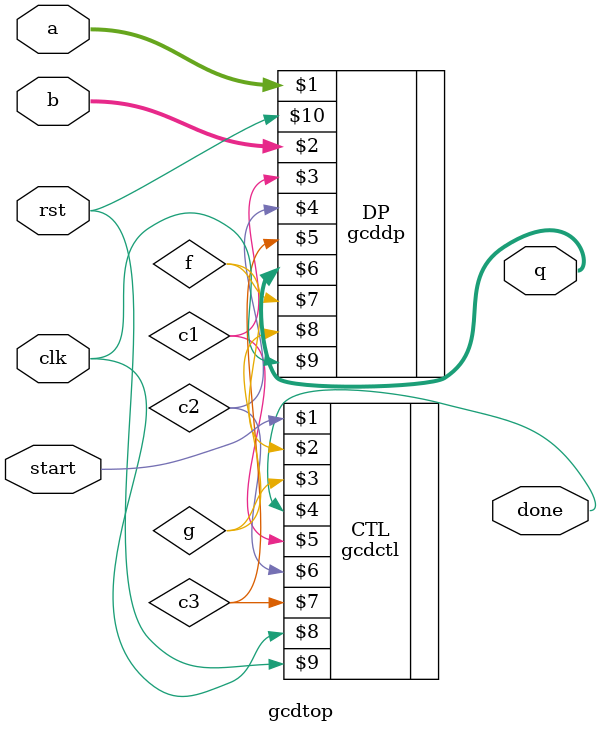
<source format=v>
module gcdtop(input wire [3:0] a,
	      input wire [3:0] b,
	      input wire       start,
	      output wire [3:0] q,
	      output wire      done,

	      input wire       clk,
	      input wire       rst);

   wire 		       c1, c2, c3, f, g;

   gcddp   DP(a, b, c1, c2, c3, q, f, g, clk, rst);
   gcdctl CTL(start, f, g, done, c1, c2, c3, clk, rst);

endmodule

</source>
..............................
◆ **PROBLEM**
The answer must consist of the lines from the one with "gcdctl CTL(start, f, g, done, c1, c2, c3, clk, rst);" through the final line of the entries above, exactly as they are, and nothing else.

◆ **EXERCISE ANSWER**
   gcdctl CTL(start, f, g, done, c1, c2, c3, clk, rst);

endmodule

</source>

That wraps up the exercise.